Activity:
Report each line of the records below that contains the word "this". Copy those lines in full.
---------- Information shown
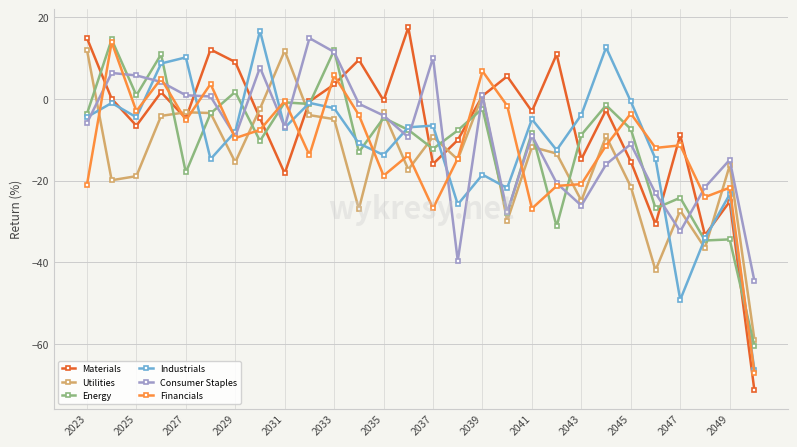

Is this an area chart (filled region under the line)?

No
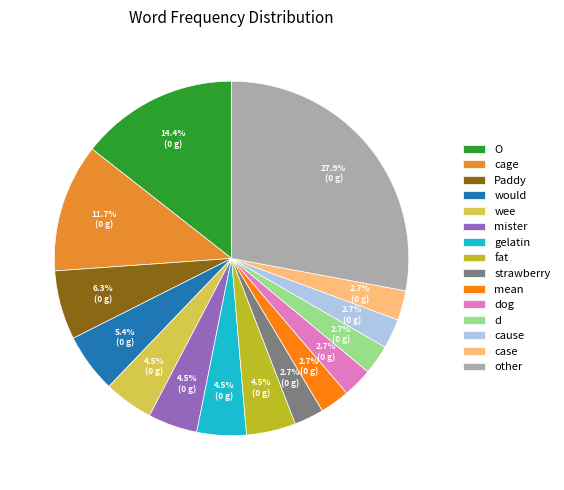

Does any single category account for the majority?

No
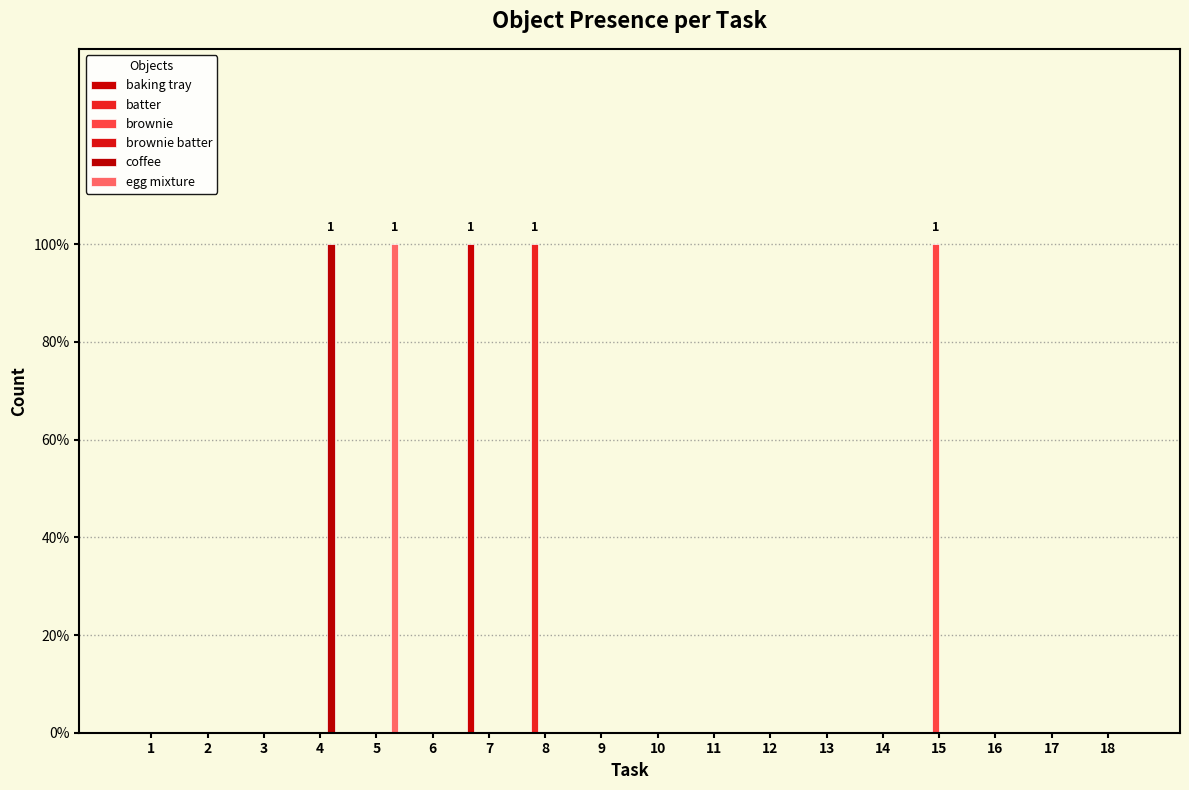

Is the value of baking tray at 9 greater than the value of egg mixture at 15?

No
--------------------
---------- Information shown
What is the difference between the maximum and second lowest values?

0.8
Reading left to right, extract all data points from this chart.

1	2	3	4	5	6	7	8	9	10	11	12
--------------------
---------- Information shown
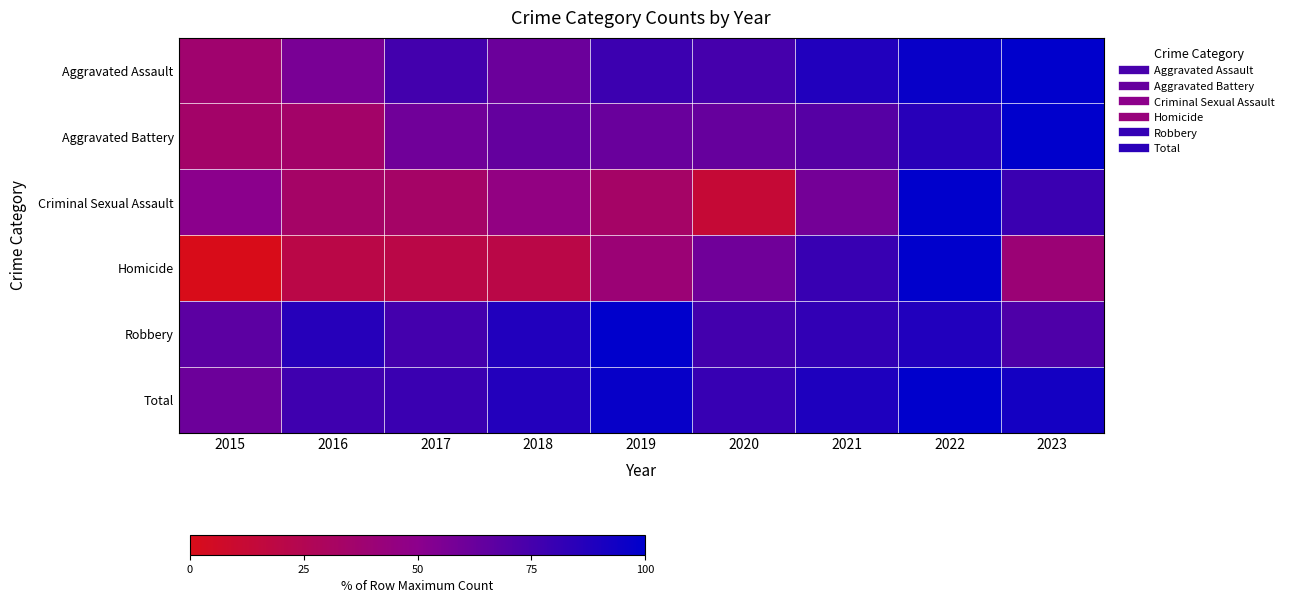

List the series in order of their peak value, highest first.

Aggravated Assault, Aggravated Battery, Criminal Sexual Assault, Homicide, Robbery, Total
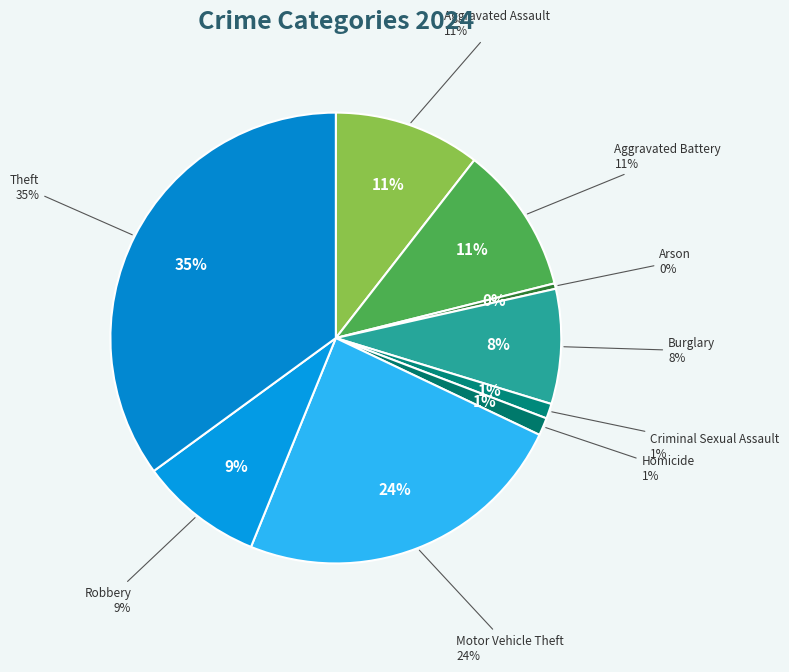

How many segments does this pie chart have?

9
--------------------
Response area:
Is this an area chart (filled region under the line)?
Reading left to right, extract all data points from this chart.
How many segments does this pie chart have?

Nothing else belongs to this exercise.